While edotco — with only 0.7 times gearing currently could still raise US$1 billion (RM4.07 billion) via borrowings for growth by pushing its gearing to above three times — Jamaludin says the investment that the new shareholders bring would better help the market value Axiata’s stake in edotco even as work is put in to “maximise the value” of edotco before it goes for IPO.
Axiata owns 63% of edotco, which has a portfolio of over 32,000 towers across eight countries: Malaysia, Bangladesh, Cambodia, Sri Lanka, Myanmar, Pakistan, Laos and the Philippines. Of those, about 22,000 towers are directly operated while the rest are managed.
Private equity fund Innovation Network Corp of Japan (INCJ) has a 22% stake in the company while Khazanah Nasional Bhd and Kumpulan Wang Persaraan (Diperbadankan) have 10% and 5% respectively.
It is understood that the new strategic partners/shareholders will be taking up INCJ’s equity interest in edotco “and more”. In May, there were unconfirmed news reports of INCJ considering a sale of its stake for more than US$500 million.

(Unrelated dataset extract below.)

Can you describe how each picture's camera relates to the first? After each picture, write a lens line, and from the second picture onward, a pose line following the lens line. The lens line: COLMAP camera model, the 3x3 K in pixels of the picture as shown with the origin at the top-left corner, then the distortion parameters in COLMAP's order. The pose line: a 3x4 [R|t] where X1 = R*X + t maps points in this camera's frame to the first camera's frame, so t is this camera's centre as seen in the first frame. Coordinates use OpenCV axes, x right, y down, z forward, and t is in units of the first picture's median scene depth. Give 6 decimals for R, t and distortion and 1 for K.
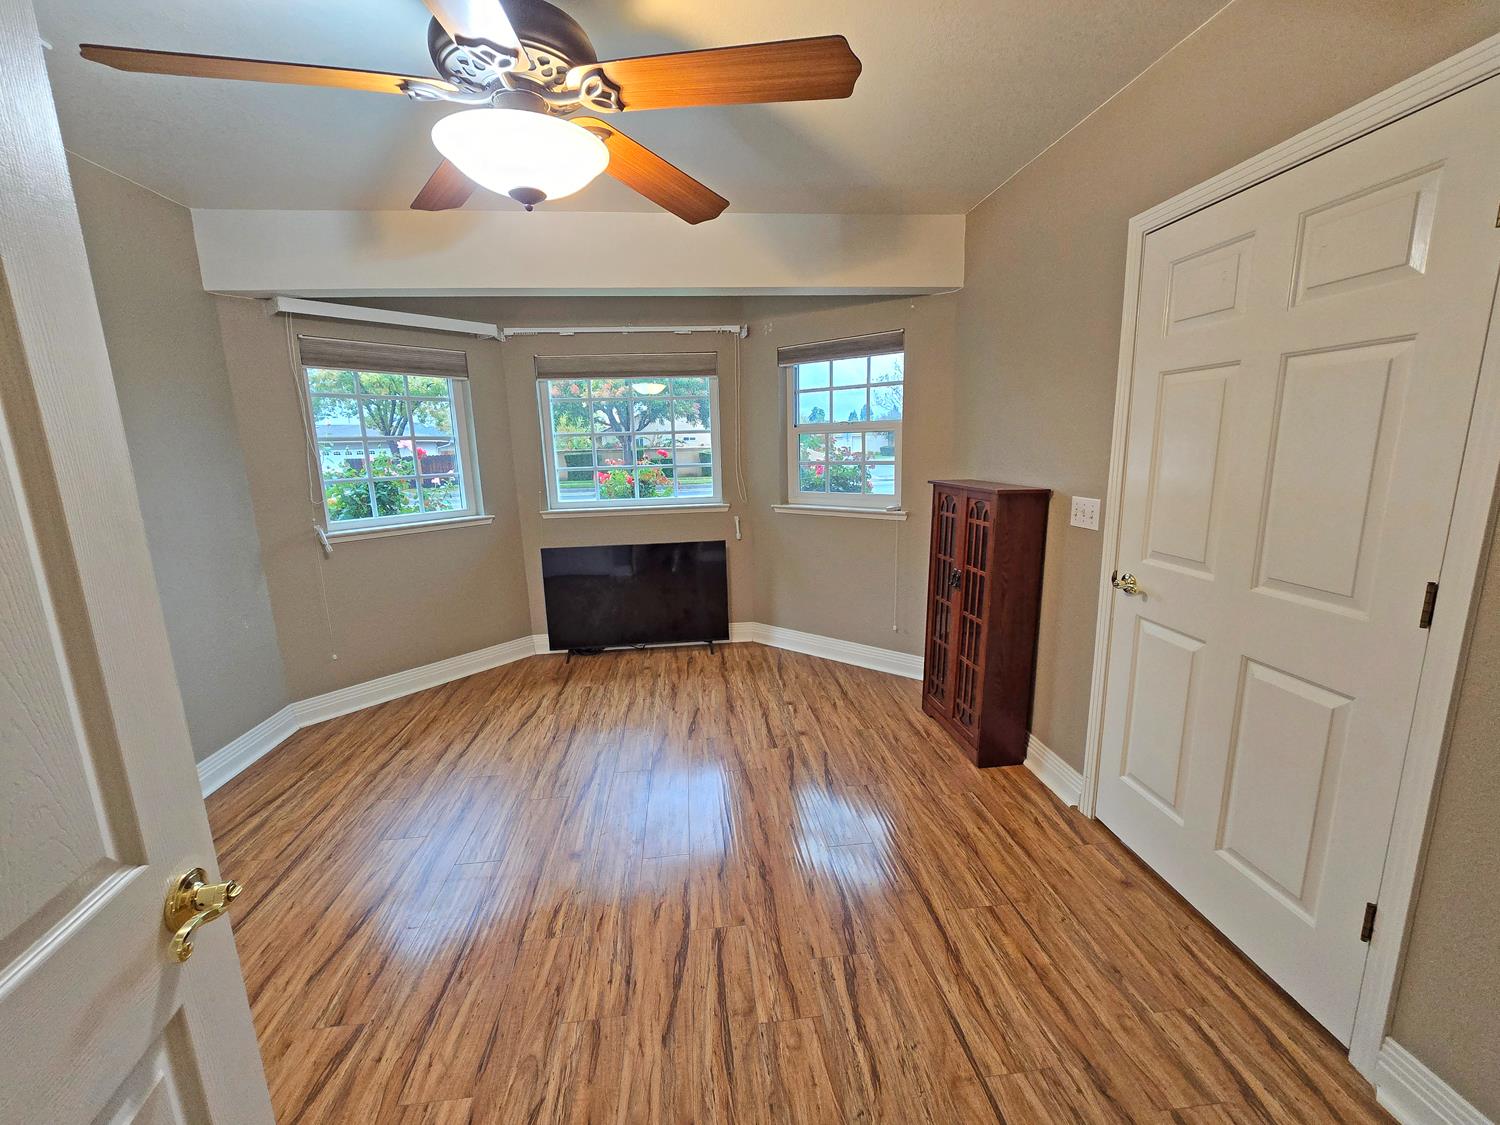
lens RADIAL K [[615.6, 0, 746.6], [0, 615.6, 563.5], [0, 0, 1]] dist [-0.008196, 0.002470]
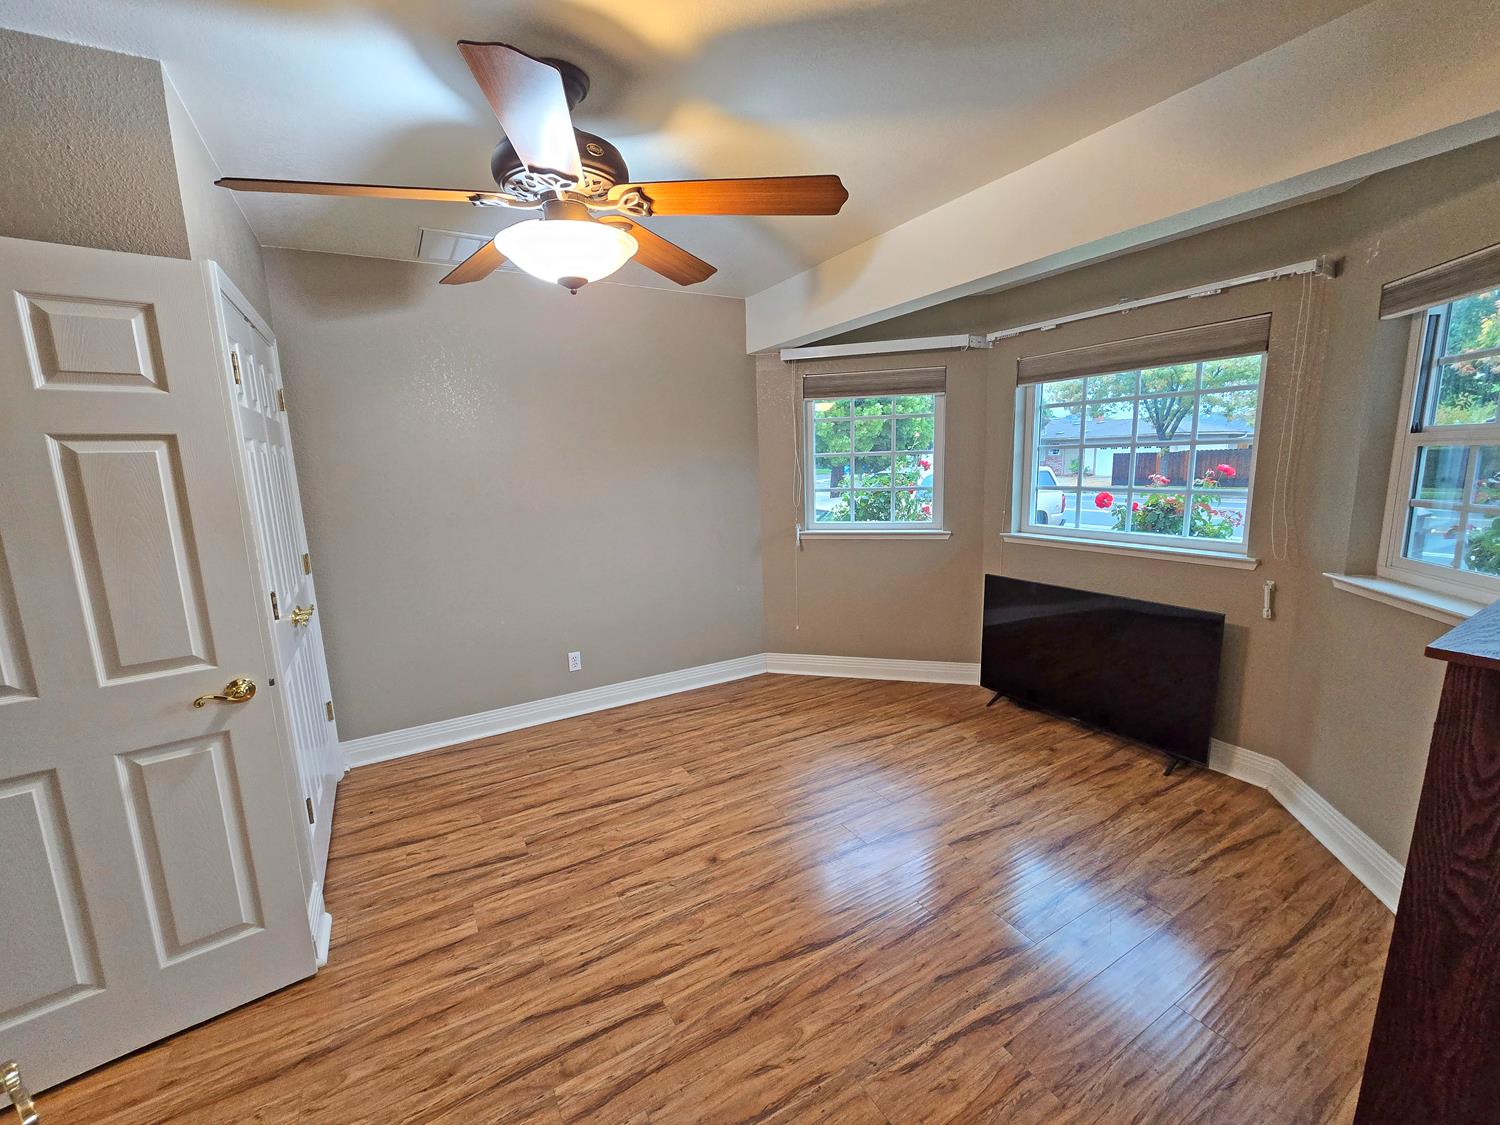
lens RADIAL K [[608.3, 0, 745.2], [0, 608.3, 570.7], [0, 0, 1]] dist [-0.004724, -0.000080]
pose [[0.408053, 0.179530, -0.895132, 0.398676], [-0.154478, 0.979914, 0.126114, -0.108311], [0.899794, 0.086817, 0.427591, 0.362698]]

Currently at No 16, edotco could have already been among the world’s top 10 tower companies had its ambitious Pakistan deal not fallen through two years ago. In September 2018, the company said it was no longer buying the 13,700 towers from Pakistan Mobile Communications Ltd (PCML) — a US$940 million deal which, when announced in August 2017, was its largest deal to date and one that stood to catapult edotco to the world’s eighth largest independent tower company and second largest multi-country tower operator globally.

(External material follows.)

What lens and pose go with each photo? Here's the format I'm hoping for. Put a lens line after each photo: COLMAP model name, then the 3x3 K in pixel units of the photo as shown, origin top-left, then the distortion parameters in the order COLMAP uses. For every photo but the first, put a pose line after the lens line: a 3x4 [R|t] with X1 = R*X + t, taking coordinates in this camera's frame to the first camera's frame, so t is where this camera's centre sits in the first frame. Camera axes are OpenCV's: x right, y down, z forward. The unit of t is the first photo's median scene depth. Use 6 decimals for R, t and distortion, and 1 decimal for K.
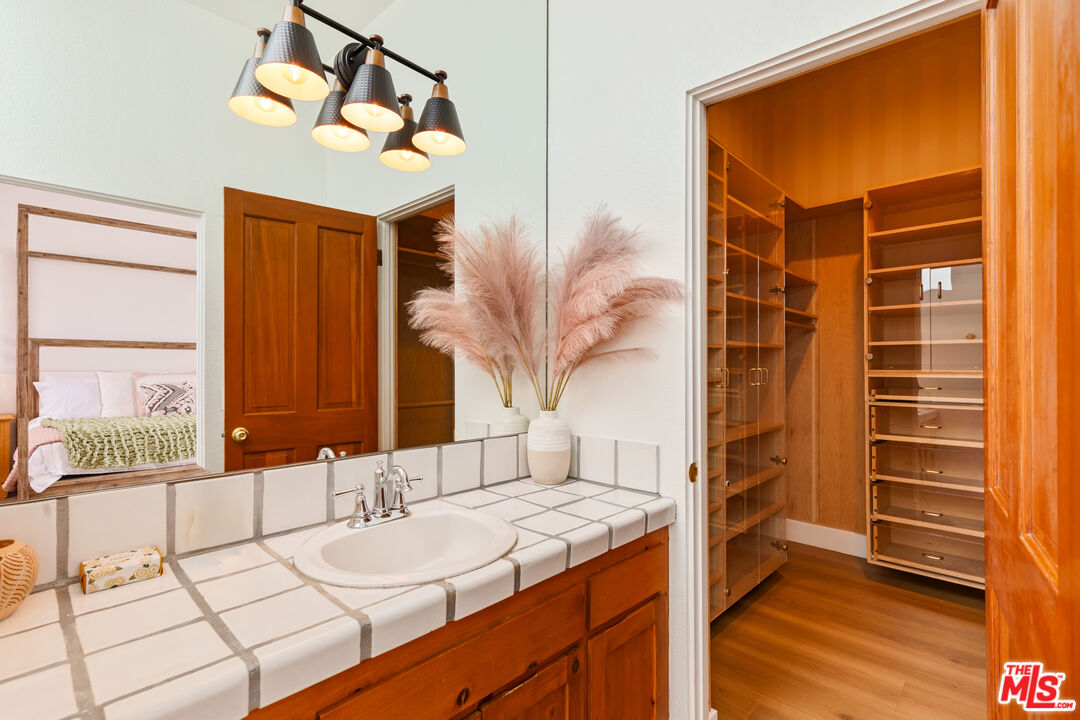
lens RADIAL K [[515.3, 0, 535.2], [0, 515.3, 361.0], [0, 0, 1]] dist [0.003945, 0.001067]
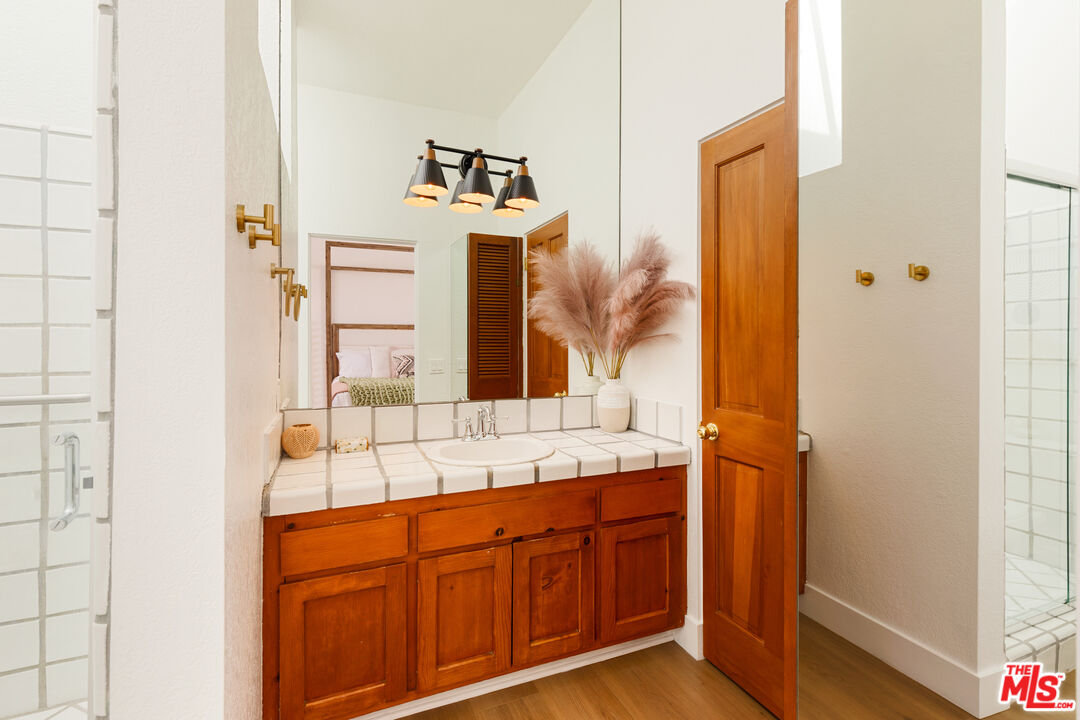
lens RADIAL K [[515.3, 0, 556.4], [0, 515.3, 338.0], [0, 0, 1]] dist [0.003945, 0.001067]
pose [[0.928266, 0.000411, -0.371917, 0.458772], [0.001896, 0.999981, 0.005837, -0.024265], [0.371912, -0.006124, 0.928248, -0.382986]]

At the time, edotco owned 17,700 towers and operated 8,600 towers across six countries and in June 2017 had just expanded into Pakistan after paying US$90 million for Tanzanite Tower Pte Ltd and its 700 towers, of which 97 were in urban areas. Originally, edotco was to take a 55% stake, with the remaining 45% taken by Pakistan-based conglomerate Dawood Hercules Corp Ltd.

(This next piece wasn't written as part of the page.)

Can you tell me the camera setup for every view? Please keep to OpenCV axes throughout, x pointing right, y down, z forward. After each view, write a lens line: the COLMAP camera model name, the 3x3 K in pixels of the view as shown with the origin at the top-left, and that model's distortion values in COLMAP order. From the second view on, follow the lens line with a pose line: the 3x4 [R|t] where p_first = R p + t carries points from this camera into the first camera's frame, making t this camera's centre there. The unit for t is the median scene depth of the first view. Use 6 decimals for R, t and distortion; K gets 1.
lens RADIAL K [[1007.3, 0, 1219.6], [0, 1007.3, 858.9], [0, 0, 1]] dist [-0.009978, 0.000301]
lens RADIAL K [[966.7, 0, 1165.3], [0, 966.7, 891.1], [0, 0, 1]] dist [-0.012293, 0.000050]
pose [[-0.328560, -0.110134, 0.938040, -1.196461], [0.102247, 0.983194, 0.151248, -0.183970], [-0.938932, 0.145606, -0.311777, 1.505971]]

As it is, all of Axiata’s tower assets are in edotco, except about 2,500 towers in Sri Lanka and Nepal, which are not included because the countries do not have regulatory frameworks. It sold the towers in Indonesia because foreign players were not allowed to hold more than 50% equity interest.
The race to be among the world’s largest tower companies is heating up with more telecoms players looking to monetise their tower assets and get better operating efficiencies.
Europe’s largest tower company Vantage Towers — spun off from Vodafone’s European tower infrastructure assets, with over 68,000 towers across nine markets, and reportedly looking at an IPO in early 2021 — only came into being in July this year. Vantage could add its presence in a 10th country and another 14,300 sites in the UK if Vodafone’s 50% equity interest in Cornerstone Telecommunications Infrastructure Ltd (CTIL) is added to its portfolio. It is already present in Germany, Spain, Greece, Portugal, Czech Republic, Romania, Hungary, Ireland and Italy.
Cellnex Telecom, which had an IPO in 2015, has more than 60,000 sites across Europe, according to its website.
Hong Kong-listed China Tower Corp Ltd — owned by China Mobile, China Telecom and China Unicom — is the world’s largest telecommunications tower infrastructure provider by far, with 1.99 million towers and total assets worth RMB338.07 billion (RM209 billion) in mainland China, according to its website.
This is followed by American Tower Corp, which has more than 181,000 sites. Only about 2,700 are in the US while the rest are in Mexico, Brazil, India, Peru, Columbia, Chile, South Africa, Ghana, Uganda, Germany, Costa Rica, Nigeria, Argentina, France, Paraguay, Kenya, Niger and Burkina Faso, according to its website.
Other sizeable tower companies include India’s Bharti Infratel, with over 97,000 towers (43,000 of its own and the rest from its 42% stake in Indus Towers), US-based Crown Castle, which calls itself a real estate investment trust and has more than 40,000 towers, and SBA Communications with over 30,000 towers across North and South America.